◆ Work instructions
Where the records below show the word "exhibits" in a line, please copy that line.

------ Available data

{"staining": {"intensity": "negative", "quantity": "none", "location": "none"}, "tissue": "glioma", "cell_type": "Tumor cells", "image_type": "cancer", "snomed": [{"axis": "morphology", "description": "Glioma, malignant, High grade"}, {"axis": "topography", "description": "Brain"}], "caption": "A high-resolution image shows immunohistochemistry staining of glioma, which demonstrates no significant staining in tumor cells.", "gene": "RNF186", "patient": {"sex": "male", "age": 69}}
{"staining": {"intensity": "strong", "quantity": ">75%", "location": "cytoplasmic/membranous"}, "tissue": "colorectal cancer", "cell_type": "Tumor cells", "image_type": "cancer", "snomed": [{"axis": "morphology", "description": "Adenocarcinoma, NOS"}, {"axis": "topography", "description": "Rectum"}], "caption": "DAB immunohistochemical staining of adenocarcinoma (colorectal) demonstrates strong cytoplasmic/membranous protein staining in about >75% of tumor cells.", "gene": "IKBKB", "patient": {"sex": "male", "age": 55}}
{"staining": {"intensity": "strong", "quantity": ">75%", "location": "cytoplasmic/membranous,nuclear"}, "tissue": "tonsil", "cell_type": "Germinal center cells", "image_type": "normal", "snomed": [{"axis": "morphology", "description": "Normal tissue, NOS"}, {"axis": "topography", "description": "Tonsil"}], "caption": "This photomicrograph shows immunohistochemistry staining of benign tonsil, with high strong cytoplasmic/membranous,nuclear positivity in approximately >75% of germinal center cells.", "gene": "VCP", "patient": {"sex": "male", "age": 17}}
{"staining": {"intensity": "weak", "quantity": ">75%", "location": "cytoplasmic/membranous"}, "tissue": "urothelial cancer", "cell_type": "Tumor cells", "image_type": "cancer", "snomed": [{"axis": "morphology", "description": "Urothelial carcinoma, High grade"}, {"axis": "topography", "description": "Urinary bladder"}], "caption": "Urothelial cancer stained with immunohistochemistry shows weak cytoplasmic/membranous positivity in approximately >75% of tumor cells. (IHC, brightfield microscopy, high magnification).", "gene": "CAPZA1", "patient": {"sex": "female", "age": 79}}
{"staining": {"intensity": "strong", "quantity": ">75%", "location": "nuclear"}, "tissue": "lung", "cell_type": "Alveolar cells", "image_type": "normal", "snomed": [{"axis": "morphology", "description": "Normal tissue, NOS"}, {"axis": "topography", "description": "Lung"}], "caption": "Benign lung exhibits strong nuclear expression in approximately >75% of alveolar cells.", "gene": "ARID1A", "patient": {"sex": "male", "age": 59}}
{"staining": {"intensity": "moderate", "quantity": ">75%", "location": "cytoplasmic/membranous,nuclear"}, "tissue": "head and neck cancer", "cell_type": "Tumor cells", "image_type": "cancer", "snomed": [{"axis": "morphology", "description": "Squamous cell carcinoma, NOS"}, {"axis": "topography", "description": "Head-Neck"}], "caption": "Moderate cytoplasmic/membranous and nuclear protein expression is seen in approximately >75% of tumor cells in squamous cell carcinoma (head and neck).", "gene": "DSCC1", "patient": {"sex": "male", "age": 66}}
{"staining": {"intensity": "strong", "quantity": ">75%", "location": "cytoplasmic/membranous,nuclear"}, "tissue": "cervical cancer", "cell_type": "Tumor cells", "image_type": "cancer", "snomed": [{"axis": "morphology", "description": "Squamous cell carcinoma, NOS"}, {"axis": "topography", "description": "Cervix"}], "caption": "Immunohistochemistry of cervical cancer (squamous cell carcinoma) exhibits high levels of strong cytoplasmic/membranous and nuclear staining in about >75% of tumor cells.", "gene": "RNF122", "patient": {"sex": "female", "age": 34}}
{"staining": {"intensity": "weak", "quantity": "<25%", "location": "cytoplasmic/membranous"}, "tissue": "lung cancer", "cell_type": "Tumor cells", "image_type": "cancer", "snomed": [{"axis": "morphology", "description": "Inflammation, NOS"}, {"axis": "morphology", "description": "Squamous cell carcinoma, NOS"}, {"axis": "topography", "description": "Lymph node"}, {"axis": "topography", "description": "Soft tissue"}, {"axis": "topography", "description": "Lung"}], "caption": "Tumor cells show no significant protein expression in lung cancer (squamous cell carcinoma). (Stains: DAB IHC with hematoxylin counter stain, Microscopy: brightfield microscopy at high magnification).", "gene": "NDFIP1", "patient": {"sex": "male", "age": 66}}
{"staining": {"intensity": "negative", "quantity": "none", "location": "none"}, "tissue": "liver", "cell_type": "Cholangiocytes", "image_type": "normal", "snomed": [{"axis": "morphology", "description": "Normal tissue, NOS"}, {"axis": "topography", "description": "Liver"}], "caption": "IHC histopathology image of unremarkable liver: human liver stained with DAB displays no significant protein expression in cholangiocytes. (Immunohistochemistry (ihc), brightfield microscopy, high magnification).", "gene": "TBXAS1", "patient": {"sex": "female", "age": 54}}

------------

◆ Answer section
{"staining": {"intensity": "strong", "quantity": ">75%", "location": "nuclear"}, "tissue": "lung", "cell_type": "Alveolar cells", "image_type": "normal", "snomed": [{"axis": "morphology", "description": "Normal tissue, NOS"}, {"axis": "topography", "description": "Lung"}], "caption": "Benign lung exhibits strong nuclear expression in approximately >75% of alveolar cells.", "gene": "ARID1A", "patient": {"sex": "male", "age": 59}}
{"staining": {"intensity": "strong", "quantity": ">75%", "location": "cytoplasmic/membranous,nuclear"}, "tissue": "cervical cancer", "cell_type": "Tumor cells", "image_type": "cancer", "snomed": [{"axis": "morphology", "description": "Squamous cell carcinoma, NOS"}, {"axis": "topography", "description": "Cervix"}], "caption": "Immunohistochemistry of cervical cancer (squamous cell carcinoma) exhibits high levels of strong cytoplasmic/membranous and nuclear staining in about >75% of tumor cells.", "gene": "RNF122", "patient": {"sex": "female", "age": 34}}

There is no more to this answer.